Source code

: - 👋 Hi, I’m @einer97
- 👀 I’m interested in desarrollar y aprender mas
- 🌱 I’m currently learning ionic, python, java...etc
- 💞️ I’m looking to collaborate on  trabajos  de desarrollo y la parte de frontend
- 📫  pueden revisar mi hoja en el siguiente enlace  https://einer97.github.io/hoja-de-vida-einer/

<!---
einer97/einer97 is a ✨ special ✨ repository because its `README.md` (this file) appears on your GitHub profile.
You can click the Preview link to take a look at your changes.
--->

--- --- ---

◆ **EXERCISE**:
Rewrite the lines above with "repository" changed to "repo" and everything else left as it is.

◆ **TASK ANSWER**:
Source code

: - 👋 Hi, I’m @einer97
- 👀 I’m interested in desarrollar y aprender mas
- 🌱 I’m currently learning ionic, python, java...etc
- 💞️ I’m looking to collaborate on  trabajos  de desarrollo y la parte de frontend
- 📫  pueden revisar mi hoja en el siguiente enlace  https://einer97.github.io/hoja-de-vida-einer/

<!---
einer97/einer97 is a ✨ special ✨ repo because its `README.md` (this file) appears on your GitHub profile.
You can click the Preview link to take a look at your changes.
--->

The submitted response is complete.